» Problem: Reproduce the lines below verbatim. Pictures are to be omitted.

» Material for this exercise:
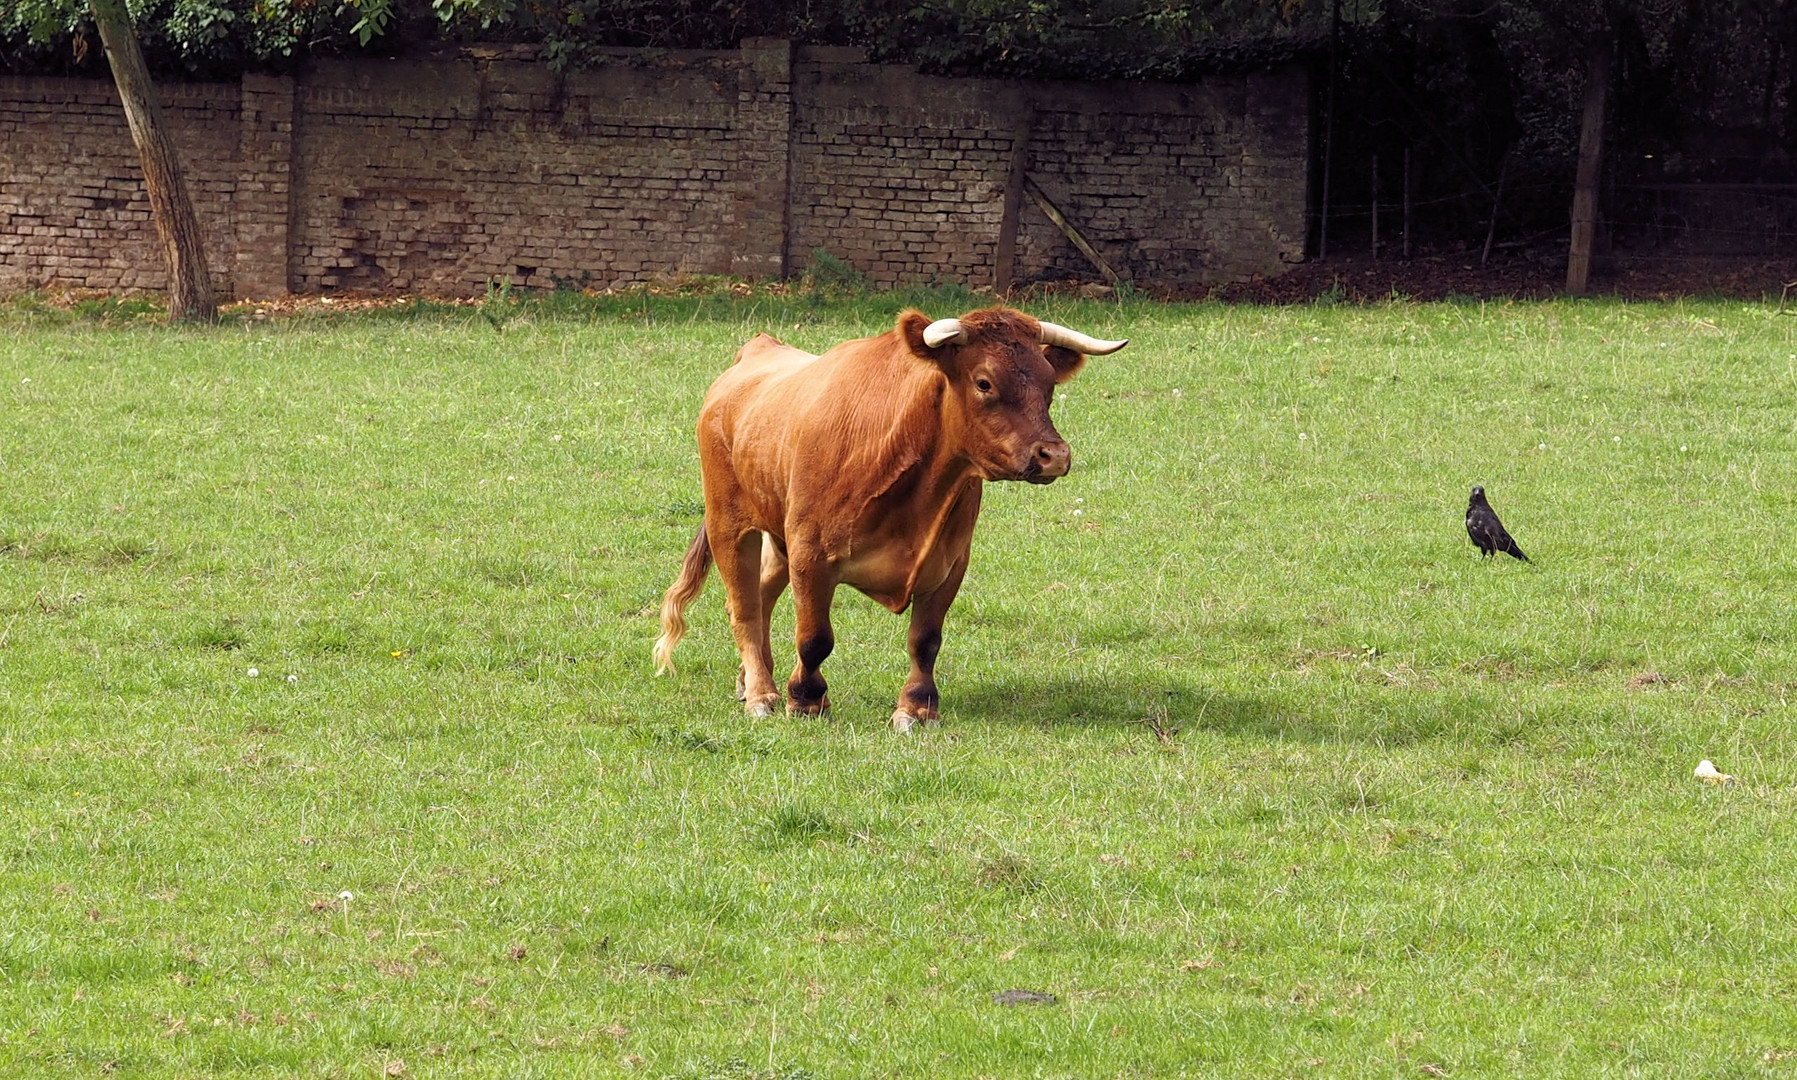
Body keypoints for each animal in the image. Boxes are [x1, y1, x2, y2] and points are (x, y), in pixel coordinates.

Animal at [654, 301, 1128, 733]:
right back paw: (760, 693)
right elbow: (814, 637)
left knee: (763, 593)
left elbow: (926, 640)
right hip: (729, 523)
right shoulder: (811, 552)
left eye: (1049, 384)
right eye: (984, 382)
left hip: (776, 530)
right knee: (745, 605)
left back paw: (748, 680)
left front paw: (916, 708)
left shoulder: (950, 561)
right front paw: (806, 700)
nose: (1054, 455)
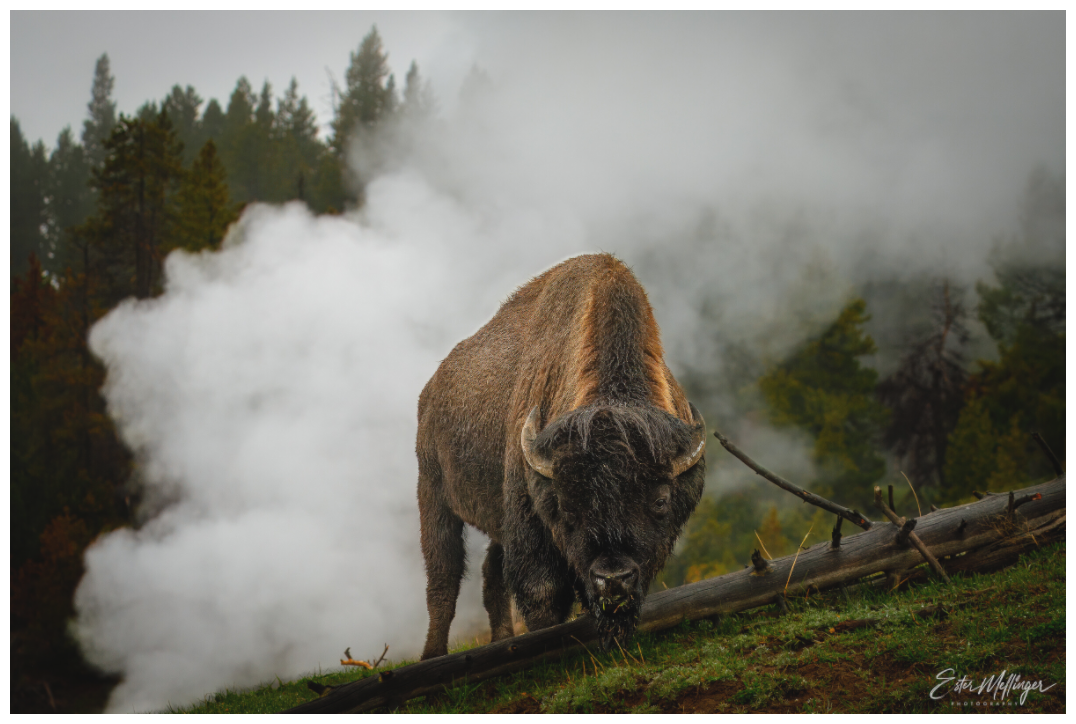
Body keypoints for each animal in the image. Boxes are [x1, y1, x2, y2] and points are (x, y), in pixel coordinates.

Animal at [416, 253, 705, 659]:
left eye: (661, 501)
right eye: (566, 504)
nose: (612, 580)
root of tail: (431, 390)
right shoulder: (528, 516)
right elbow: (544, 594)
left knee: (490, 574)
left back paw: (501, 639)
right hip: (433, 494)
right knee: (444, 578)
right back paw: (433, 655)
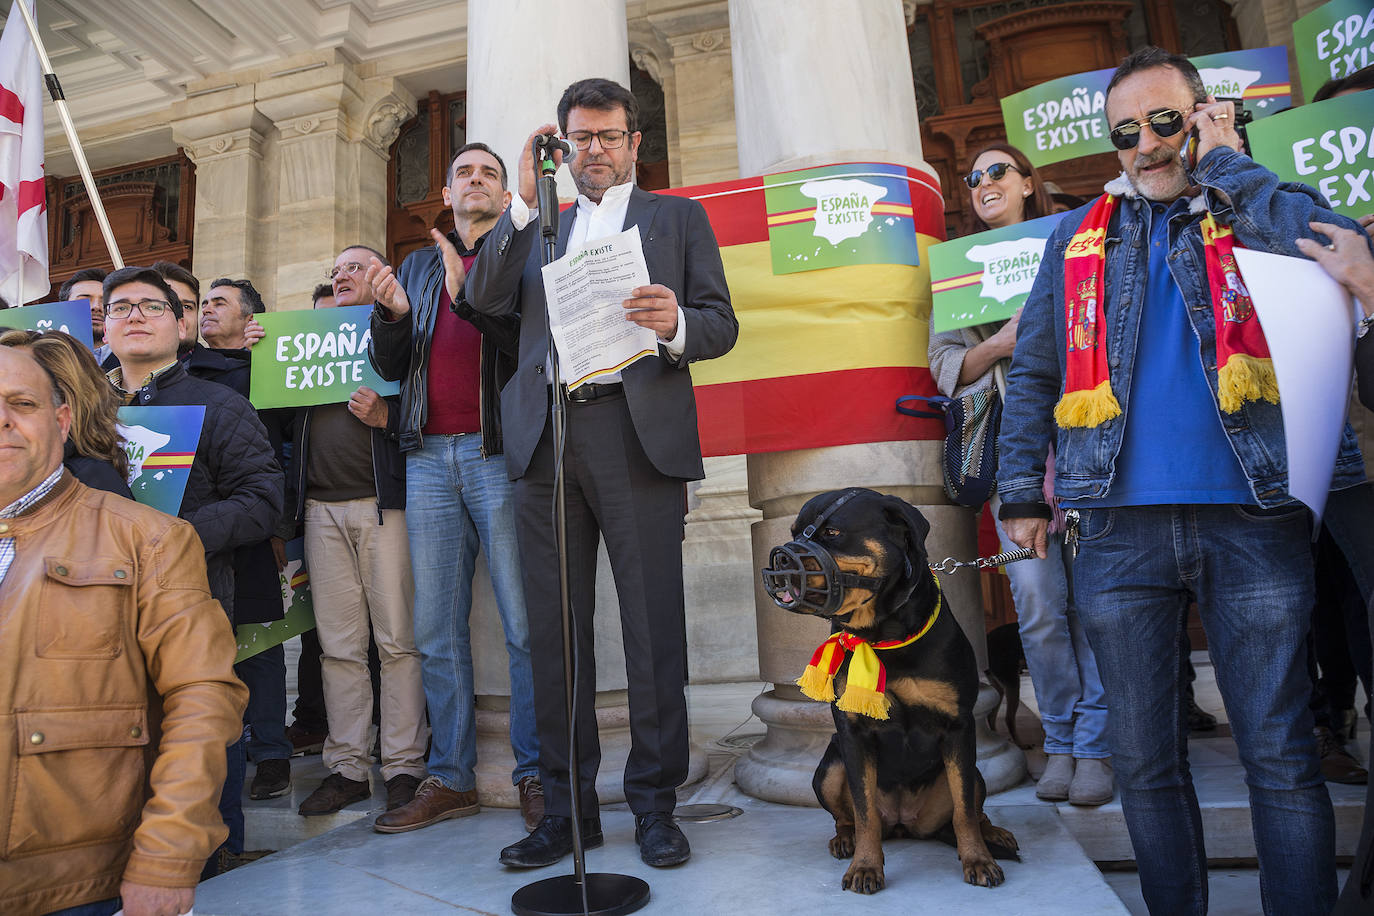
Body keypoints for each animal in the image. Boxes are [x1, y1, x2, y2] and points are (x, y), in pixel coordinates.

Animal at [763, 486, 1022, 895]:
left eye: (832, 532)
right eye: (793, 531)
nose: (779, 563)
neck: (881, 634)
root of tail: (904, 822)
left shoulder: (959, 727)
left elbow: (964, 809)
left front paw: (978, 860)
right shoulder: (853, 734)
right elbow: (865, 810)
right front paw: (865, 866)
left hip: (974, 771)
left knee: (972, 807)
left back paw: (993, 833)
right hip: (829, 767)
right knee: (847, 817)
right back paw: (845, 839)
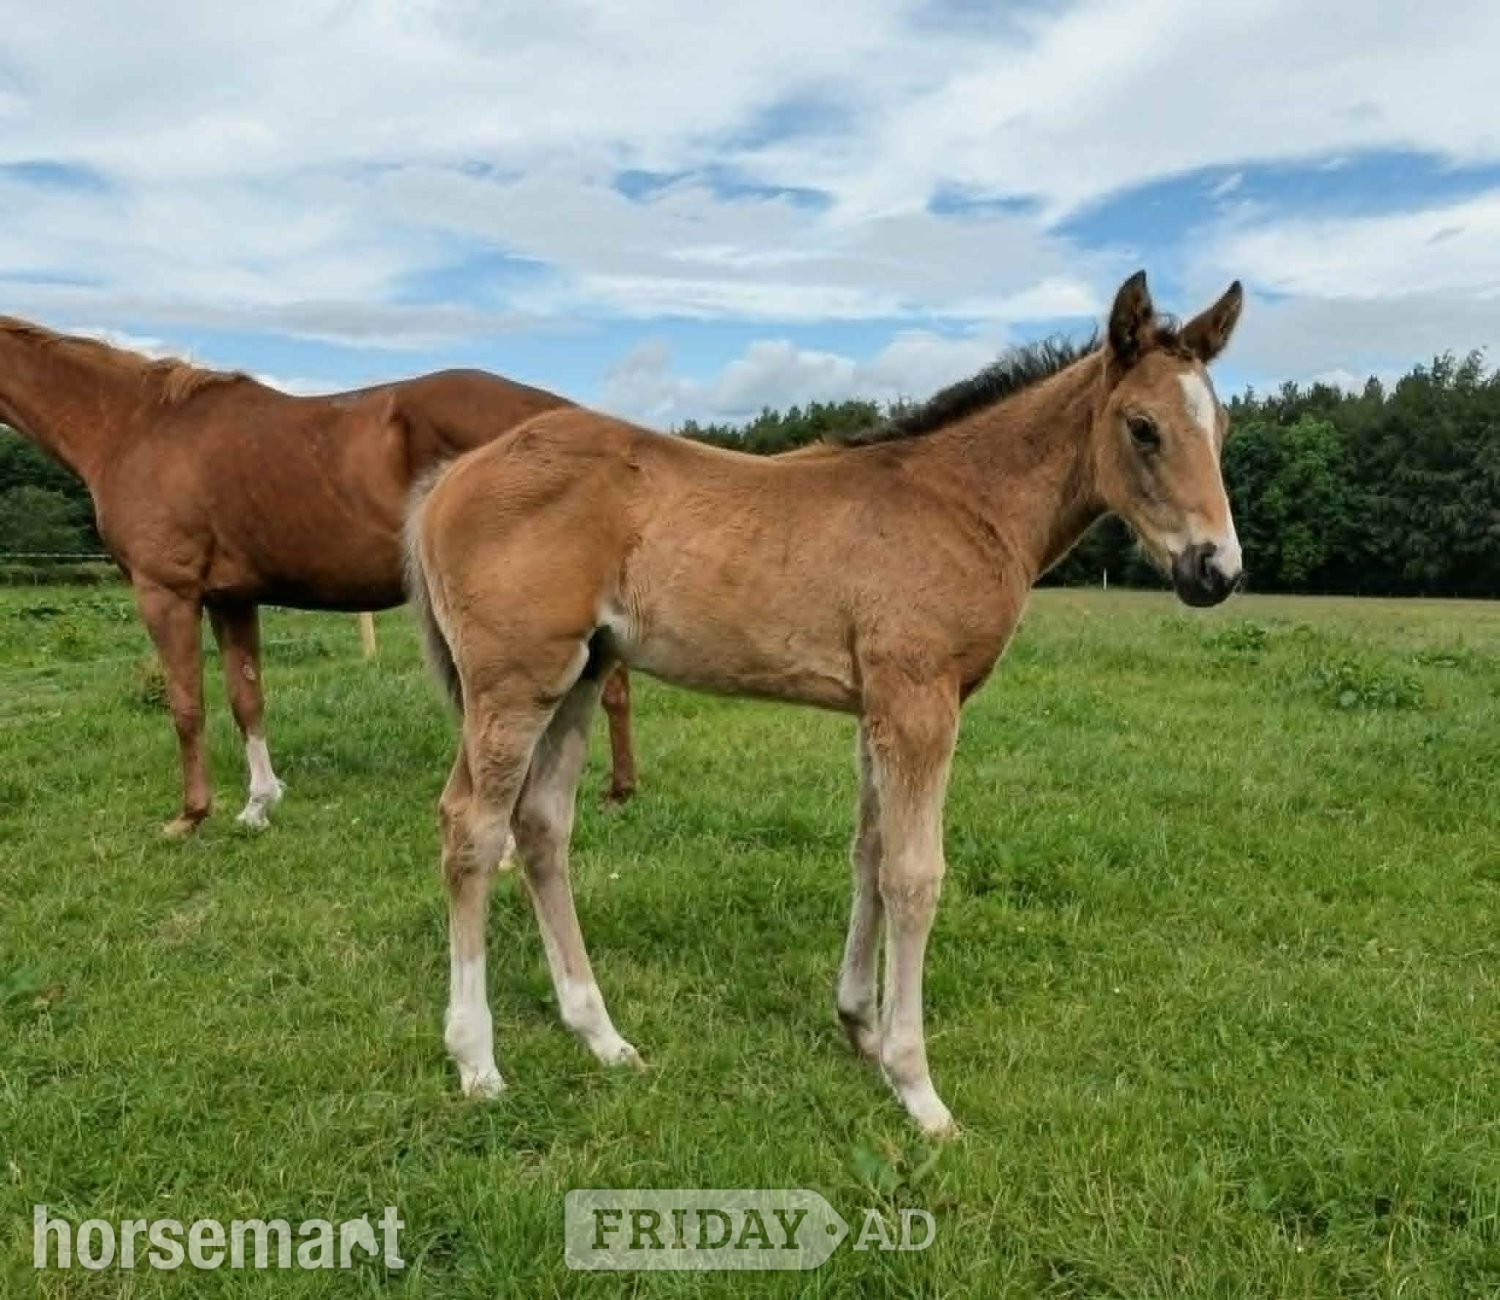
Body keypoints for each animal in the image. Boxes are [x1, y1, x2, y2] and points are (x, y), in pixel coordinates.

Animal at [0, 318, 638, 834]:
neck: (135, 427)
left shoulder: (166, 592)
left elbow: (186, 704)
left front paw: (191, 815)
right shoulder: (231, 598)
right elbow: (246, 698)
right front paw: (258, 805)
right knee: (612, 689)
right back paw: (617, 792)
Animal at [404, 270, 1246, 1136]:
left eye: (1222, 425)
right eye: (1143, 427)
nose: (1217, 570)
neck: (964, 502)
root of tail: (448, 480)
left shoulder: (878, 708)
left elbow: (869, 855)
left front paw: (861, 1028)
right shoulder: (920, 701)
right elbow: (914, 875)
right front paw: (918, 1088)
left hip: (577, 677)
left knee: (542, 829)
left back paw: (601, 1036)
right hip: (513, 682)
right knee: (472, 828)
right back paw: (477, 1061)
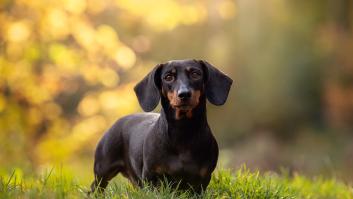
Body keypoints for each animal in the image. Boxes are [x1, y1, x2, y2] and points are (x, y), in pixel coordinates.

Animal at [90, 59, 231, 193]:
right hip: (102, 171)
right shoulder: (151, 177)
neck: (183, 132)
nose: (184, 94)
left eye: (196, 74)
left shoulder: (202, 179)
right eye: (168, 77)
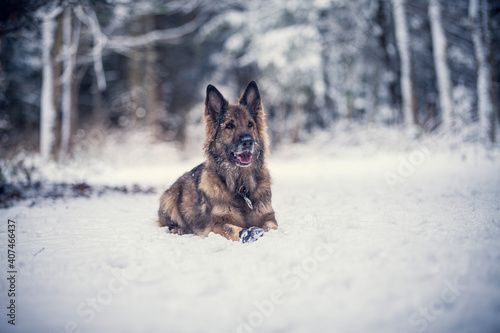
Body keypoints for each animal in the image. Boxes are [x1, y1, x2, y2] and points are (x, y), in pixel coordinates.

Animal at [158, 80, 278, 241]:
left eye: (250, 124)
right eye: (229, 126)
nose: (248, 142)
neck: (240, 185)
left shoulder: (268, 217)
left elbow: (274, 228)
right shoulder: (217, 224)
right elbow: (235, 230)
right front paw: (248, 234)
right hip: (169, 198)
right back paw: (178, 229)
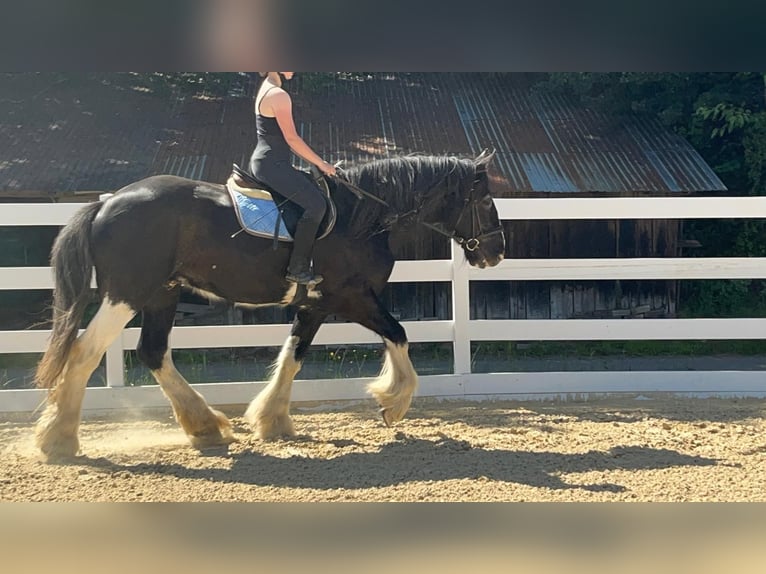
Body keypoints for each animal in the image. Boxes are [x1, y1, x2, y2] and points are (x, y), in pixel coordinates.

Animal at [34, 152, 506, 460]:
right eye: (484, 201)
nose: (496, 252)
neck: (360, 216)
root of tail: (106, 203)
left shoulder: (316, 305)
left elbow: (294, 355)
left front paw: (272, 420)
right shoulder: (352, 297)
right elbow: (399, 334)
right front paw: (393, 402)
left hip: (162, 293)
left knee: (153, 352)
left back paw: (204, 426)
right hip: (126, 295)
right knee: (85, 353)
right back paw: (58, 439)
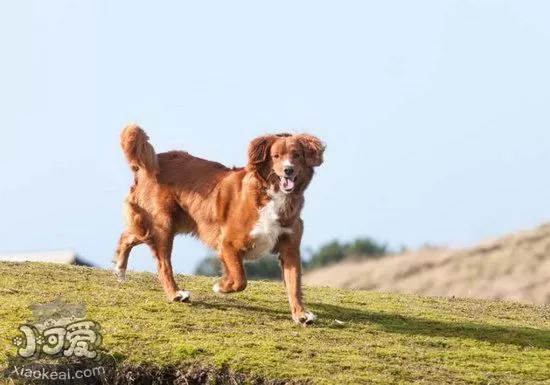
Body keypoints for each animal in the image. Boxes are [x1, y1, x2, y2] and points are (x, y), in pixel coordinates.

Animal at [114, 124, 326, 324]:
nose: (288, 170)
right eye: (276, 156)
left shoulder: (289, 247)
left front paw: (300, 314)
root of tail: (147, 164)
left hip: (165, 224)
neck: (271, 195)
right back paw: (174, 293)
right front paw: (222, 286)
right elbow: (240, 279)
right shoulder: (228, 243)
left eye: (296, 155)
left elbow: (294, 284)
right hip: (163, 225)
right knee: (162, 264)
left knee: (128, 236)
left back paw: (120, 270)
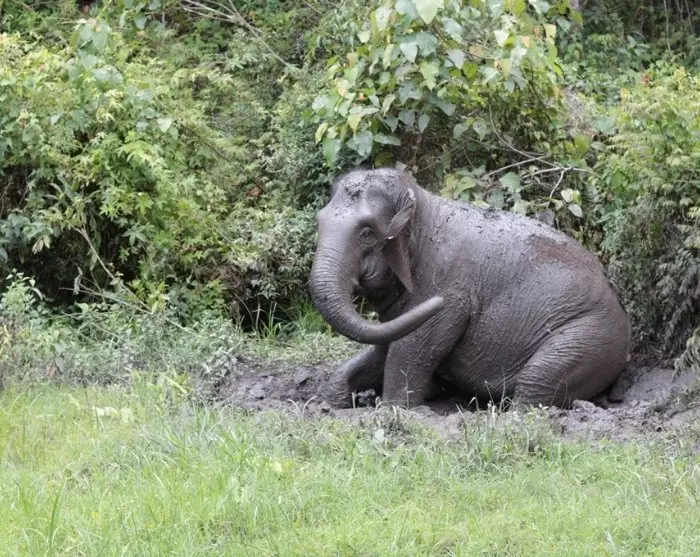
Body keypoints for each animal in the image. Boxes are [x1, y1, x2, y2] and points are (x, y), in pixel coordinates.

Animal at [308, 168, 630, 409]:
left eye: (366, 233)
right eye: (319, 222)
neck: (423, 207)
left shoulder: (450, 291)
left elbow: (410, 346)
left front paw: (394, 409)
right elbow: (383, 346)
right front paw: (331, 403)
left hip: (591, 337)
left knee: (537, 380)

» Result for this task:
Body keypoints for each animal in the image. Boxes are [x1, y1, x2, y2] and points are (x, y), in pixel coordinates.

Animal at [654, 301, 1128, 733]:
right back paw: (760, 693)
right elbow: (814, 637)
left knee: (763, 593)
left elbow: (926, 640)
right hip: (729, 523)
right shoulder: (811, 552)
left eye: (1049, 384)
right eye: (984, 382)
left hip: (776, 530)
right knee: (745, 605)
left back paw: (748, 680)
left front paw: (916, 708)
left shoulder: (950, 561)
right front paw: (806, 700)
nose: (1054, 455)
Body keypoints for each animal in the image. Boxes are [x1, y1, x2, y2] and points are (x, y), in pixel coordinates.

Animal at [416, 253, 705, 659]:
left eye: (661, 501)
right eye: (566, 504)
nose: (612, 580)
root of tail: (431, 390)
right shoulder: (528, 516)
right elbow: (544, 594)
left knee: (490, 574)
left back paw: (501, 639)
right hip: (433, 494)
right knee: (444, 578)
right back paw: (433, 655)
Body keypoints for each animal in the image. Boxes are [x1, y1, x2, y2] and points are (x, y), in pixel coordinates.

Animal at [763, 486, 1022, 895]:
left eye: (832, 532)
right eye: (793, 531)
nose: (779, 563)
neck: (881, 634)
root of tail: (904, 822)
left shoulder: (959, 727)
left elbow: (964, 809)
left front paw: (978, 860)
right shoulder: (853, 734)
right elbow: (865, 810)
right front paw: (865, 866)
left hip: (974, 771)
left knee: (972, 807)
left back paw: (993, 833)
right hip: (829, 767)
right knee: (847, 817)
right back paw: (845, 839)
Body keypoints for each animal in the image. Boxes are [x1, y1, x2, y2] and points are (x, y), in pixel coordinates.

Animal at [0, 318, 638, 834]:
neck: (135, 427)
left shoulder: (166, 592)
left elbow: (186, 704)
left front paw: (191, 815)
right shoulder: (231, 598)
right elbow: (246, 698)
right front paw: (258, 805)
right knee: (612, 689)
right back paw: (617, 792)
Animal at [404, 270, 1246, 1136]:
left eye: (1222, 425)
right eye: (1143, 427)
nose: (1217, 570)
neck: (964, 502)
root of tail: (448, 480)
left shoulder: (878, 708)
left elbow: (869, 855)
left front paw: (861, 1028)
right shoulder: (920, 701)
right elbow: (914, 875)
right front paw: (918, 1088)
left hip: (577, 677)
left knee: (542, 829)
left back paw: (601, 1036)
right hip: (513, 682)
right knee: (472, 828)
right back paw: (477, 1061)
Body keypoints for each animal in the image. Boxes are [x1, y1, x2, y2] and points are (x, y), in pixel coordinates.

Animal at [90, 59, 231, 193]:
right hip: (102, 171)
right shoulder: (151, 177)
neck: (183, 132)
nose: (184, 94)
left eye: (196, 74)
left shoulder: (202, 179)
right eye: (168, 77)
Body keypoints for each animal in the image. Boxes are [x1, y1, x2, y2] and points are (x, y), in pixel coordinates.

Animal at [158, 80, 278, 241]:
left eye: (250, 124)
right eye: (229, 126)
nose: (248, 142)
neck: (240, 185)
left shoulder: (268, 217)
left elbow: (274, 228)
right shoulder: (217, 224)
right elbow: (235, 230)
right front paw: (248, 234)
right hip: (169, 198)
right back paw: (178, 229)
Body keypoints for each animal in the image. Boxes are [x1, y1, x2, y2] and points are (x, y), in pixel coordinates.

Animal at [34, 152, 506, 460]:
right eye: (484, 201)
nose: (496, 252)
neck: (360, 216)
root of tail: (106, 203)
left shoulder: (316, 305)
left elbow: (294, 355)
left front paw: (272, 420)
right shoulder: (352, 297)
right elbow: (399, 334)
right front paw: (393, 402)
left hip: (162, 293)
left knee: (153, 352)
left back paw: (204, 426)
right hip: (126, 295)
right knee: (85, 353)
right back paw: (58, 439)
Body keypoints for each animal in the image. Boxes are [x1, y1, x2, y2] and points are (x, y), in pixel coordinates.

Animal at [114, 124, 326, 324]:
nose: (288, 170)
right eye: (276, 156)
left shoulder: (289, 247)
left front paw: (300, 314)
root of tail: (147, 164)
left hip: (165, 224)
neck: (271, 195)
right back paw: (174, 293)
right front paw: (222, 286)
right elbow: (240, 279)
right shoulder: (228, 243)
left eye: (296, 155)
left elbow: (294, 284)
right hip: (163, 225)
right knee: (162, 264)
left knee: (128, 236)
left back paw: (120, 270)
Body keypoints for each animal in the image. Boxes are [x1, y1, x2, y2] and points are (x, y), in pixel coordinates.

Animal at [308, 168, 630, 409]:
left eye: (366, 233)
right eye: (319, 222)
neck: (423, 207)
left shoulder: (450, 291)
left elbow: (410, 346)
left front paw: (394, 409)
right elbow: (383, 346)
right front paw: (331, 403)
left hip: (591, 337)
left knee: (537, 380)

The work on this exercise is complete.